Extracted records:
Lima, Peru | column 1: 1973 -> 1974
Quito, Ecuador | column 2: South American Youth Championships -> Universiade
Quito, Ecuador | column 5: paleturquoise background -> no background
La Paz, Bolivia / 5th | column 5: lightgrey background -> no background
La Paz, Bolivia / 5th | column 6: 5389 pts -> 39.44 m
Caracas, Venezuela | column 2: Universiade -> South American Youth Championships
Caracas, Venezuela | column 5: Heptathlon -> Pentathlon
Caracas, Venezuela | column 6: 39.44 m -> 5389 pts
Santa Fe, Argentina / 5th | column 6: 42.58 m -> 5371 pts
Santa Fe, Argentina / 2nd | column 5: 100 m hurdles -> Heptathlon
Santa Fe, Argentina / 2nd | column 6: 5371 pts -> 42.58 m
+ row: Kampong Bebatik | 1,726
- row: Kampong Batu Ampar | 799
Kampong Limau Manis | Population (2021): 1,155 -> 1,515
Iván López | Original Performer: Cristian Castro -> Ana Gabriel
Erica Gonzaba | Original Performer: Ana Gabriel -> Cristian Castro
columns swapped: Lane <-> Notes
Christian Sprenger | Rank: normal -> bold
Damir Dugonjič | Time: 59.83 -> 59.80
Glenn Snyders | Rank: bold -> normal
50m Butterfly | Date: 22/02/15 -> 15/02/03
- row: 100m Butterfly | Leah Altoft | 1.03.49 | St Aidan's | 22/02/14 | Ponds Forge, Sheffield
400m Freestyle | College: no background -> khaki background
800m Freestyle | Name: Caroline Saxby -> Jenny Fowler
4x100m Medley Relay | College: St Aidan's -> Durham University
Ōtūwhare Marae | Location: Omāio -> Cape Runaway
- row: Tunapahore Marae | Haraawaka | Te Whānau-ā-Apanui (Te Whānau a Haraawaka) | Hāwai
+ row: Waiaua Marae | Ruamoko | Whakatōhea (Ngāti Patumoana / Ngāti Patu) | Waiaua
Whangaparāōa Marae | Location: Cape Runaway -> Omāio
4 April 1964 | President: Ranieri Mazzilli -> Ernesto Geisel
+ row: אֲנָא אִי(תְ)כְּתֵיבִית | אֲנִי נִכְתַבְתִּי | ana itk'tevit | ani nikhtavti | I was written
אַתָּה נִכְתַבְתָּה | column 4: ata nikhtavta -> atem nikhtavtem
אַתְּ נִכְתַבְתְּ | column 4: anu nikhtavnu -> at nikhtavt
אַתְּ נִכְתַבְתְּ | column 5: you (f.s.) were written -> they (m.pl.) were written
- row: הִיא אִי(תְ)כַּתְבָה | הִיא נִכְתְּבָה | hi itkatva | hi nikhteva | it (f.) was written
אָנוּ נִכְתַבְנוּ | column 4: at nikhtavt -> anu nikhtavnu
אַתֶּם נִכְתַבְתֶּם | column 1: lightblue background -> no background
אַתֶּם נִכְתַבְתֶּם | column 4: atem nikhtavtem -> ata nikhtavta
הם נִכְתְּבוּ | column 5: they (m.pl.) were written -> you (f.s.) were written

== EXERCISE DIRECTIONS ==
Copy all of the material above line for line, with no changes.

== ANSWER ==
Lima, Peru | column 1: 1973 -> 1974
Quito, Ecuador | column 2: South American Youth Championships -> Universiade
Quito, Ecuador | column 5: paleturquoise background -> no background
La Paz, Bolivia / 5th | column 5: lightgrey background -> no background
La Paz, Bolivia / 5th | column 6: 5389 pts -> 39.44 m
Caracas, Venezuela | column 2: Universiade -> South American Youth Championships
Caracas, Venezuela | column 5: Heptathlon -> Pentathlon
Caracas, Venezuela | column 6: 39.44 m -> 5389 pts
Santa Fe, Argentina / 5th | column 6: 42.58 m -> 5371 pts
Santa Fe, Argentina / 2nd | column 5: 100 m hurdles -> Heptathlon
Santa Fe, Argentina / 2nd | column 6: 5371 pts -> 42.58 m
+ row: Kampong Bebatik | 1,726
- row: Kampong Batu Ampar | 799
Kampong Limau Manis | Population (2021): 1,155 -> 1,515
Iván López | Original Performer: Cristian Castro -> Ana Gabriel
Erica Gonzaba | Original Performer: Ana Gabriel -> Cristian Castro
columns swapped: Lane <-> Notes
Christian Sprenger | Rank: normal -> bold
Damir Dugonjič | Time: 59.83 -> 59.80
Glenn Snyders | Rank: bold -> normal
50m Butterfly | Date: 22/02/15 -> 15/02/03
- row: 100m Butterfly | Leah Altoft | 1.03.49 | St Aidan's | 22/02/14 | Ponds Forge, Sheffield
400m Freestyle | College: no background -> khaki background
800m Freestyle | Name: Caroline Saxby -> Jenny Fowler
4x100m Medley Relay | College: St Aidan's -> Durham University
Ōtūwhare Marae | Location: Omāio -> Cape Runaway
- row: Tunapahore Marae | Haraawaka | Te Whānau-ā-Apanui (Te Whānau a Haraawaka) | Hāwai
+ row: Waiaua Marae | Ruamoko | Whakatōhea (Ngāti Patumoana / Ngāti Patu) | Waiaua
Whangaparāōa Marae | Location: Cape Runaway -> Omāio
4 April 1964 | President: Ranieri Mazzilli -> Ernesto Geisel
+ row: אֲנָא אִי(תְ)כְּתֵיבִית | אֲנִי נִכְתַבְתִּי | ana itk'tevit | ani nikhtavti | I was written
אַתָּה נִכְתַבְתָּה | column 4: ata nikhtavta -> atem nikhtavtem
אַתְּ נִכְתַבְתְּ | column 4: anu nikhtavnu -> at nikhtavt
אַתְּ נִכְתַבְתְּ | column 5: you (f.s.) were written -> they (m.pl.) were written
- row: הִיא אִי(תְ)כַּתְבָה | הִיא נִכְתְּבָה | hi itkatva | hi nikhteva | it (f.) was written
אָנוּ נִכְתַבְנוּ | column 4: at nikhtavt -> anu nikhtavnu
אַתֶּם נִכְתַבְתֶּם | column 1: lightblue background -> no background
אַתֶּם נִכְתַבְתֶּם | column 4: atem nikhtavtem -> ata nikhtavta
הם נִכְתְּבוּ | column 5: they (m.pl.) were written -> you (f.s.) were written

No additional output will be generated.